#### Supplied data:

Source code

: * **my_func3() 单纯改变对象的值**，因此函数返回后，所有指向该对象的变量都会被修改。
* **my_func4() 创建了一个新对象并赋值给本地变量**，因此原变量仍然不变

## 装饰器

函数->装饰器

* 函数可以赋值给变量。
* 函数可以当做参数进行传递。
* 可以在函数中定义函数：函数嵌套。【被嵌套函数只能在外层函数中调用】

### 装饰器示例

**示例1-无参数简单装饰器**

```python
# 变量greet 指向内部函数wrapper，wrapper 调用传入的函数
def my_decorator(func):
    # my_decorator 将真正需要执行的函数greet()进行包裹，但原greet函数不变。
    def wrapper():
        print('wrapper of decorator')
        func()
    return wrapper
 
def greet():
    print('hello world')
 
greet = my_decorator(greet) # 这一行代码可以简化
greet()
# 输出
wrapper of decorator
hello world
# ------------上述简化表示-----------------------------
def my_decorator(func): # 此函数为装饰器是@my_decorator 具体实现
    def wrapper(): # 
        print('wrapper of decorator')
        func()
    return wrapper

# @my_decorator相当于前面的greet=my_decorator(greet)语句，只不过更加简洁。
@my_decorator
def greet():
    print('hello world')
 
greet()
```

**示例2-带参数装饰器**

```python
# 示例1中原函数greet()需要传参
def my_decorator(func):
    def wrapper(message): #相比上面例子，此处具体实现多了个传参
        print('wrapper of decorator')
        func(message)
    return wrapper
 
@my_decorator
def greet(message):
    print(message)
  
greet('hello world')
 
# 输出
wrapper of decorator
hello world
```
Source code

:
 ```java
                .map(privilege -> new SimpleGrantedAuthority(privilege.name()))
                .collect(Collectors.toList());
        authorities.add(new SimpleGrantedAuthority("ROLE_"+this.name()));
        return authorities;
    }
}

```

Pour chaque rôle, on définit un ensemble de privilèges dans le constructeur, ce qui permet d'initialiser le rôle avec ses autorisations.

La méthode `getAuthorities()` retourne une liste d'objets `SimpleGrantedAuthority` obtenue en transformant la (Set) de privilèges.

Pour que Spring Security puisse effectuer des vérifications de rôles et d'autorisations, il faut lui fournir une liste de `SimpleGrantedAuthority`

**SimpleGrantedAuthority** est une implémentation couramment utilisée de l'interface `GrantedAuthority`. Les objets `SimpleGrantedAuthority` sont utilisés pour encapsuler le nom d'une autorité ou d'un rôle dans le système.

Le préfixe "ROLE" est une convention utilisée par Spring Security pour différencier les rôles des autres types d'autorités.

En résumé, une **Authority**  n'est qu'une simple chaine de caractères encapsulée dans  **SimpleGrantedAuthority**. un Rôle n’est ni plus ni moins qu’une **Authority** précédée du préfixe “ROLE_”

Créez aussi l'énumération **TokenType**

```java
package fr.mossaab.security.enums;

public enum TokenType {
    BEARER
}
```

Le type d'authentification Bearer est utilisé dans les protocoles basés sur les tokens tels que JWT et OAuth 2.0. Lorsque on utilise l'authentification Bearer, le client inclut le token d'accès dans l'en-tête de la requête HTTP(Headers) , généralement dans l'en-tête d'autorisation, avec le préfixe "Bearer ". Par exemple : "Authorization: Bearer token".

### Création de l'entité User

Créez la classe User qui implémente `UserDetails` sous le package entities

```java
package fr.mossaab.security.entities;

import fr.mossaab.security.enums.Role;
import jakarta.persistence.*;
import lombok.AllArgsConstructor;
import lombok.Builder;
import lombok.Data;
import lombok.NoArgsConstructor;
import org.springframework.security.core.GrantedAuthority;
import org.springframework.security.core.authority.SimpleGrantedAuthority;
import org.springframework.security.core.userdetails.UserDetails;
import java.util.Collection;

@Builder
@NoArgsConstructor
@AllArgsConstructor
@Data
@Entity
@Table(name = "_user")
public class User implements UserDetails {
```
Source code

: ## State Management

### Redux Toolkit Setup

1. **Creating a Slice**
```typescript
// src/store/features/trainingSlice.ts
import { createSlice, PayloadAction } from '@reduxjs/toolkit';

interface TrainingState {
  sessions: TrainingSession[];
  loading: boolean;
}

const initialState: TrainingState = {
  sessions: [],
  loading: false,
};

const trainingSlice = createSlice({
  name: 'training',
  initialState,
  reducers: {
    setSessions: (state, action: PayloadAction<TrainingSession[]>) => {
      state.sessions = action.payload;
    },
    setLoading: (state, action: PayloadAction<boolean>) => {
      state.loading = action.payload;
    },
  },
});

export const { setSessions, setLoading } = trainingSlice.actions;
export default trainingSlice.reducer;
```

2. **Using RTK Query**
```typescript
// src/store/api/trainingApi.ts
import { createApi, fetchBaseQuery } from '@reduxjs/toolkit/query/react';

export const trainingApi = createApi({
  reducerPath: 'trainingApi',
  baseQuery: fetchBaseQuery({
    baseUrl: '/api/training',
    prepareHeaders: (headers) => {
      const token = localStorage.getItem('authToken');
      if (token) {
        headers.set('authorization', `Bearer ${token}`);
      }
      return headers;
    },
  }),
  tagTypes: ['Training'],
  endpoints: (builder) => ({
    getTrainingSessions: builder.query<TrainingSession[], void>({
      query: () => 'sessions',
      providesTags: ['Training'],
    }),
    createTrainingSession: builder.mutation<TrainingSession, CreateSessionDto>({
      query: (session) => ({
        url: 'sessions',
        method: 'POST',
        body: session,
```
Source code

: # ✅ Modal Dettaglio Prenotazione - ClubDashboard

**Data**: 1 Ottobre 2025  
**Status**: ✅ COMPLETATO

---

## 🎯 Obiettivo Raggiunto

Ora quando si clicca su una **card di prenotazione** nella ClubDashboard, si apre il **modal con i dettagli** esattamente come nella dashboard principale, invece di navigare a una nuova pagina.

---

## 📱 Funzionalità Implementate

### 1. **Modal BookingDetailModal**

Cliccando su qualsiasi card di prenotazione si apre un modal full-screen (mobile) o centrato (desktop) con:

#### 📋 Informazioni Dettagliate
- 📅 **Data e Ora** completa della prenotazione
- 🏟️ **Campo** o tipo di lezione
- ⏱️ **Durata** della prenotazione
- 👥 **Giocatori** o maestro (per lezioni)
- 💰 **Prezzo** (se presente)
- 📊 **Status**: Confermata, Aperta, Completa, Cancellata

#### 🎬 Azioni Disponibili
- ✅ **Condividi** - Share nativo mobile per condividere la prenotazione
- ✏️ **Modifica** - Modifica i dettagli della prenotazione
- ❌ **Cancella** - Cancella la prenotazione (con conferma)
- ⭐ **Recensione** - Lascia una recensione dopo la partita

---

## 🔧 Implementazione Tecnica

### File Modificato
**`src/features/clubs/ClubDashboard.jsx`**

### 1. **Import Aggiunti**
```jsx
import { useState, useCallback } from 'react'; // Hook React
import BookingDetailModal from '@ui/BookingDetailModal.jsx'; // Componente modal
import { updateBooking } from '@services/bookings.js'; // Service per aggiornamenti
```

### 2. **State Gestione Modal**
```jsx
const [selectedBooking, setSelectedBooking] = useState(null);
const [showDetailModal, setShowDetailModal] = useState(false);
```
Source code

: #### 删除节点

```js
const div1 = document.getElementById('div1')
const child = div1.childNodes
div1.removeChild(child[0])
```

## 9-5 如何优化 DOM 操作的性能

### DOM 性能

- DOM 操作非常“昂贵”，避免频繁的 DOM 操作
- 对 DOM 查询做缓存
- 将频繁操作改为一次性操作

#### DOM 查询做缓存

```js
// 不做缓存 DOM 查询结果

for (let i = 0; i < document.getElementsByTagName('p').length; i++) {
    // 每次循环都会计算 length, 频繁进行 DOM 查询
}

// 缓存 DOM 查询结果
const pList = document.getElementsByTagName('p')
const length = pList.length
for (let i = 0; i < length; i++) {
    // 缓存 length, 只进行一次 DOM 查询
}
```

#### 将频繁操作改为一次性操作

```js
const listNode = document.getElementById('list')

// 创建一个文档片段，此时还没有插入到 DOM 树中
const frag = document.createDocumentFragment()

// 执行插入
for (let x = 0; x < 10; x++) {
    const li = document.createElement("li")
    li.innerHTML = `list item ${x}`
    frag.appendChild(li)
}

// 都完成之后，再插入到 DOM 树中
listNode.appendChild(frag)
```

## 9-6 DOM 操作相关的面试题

#### The task:
Using the material above, tally each line where the word "initialState" appears. Reply with the total only.

#### Reply:
2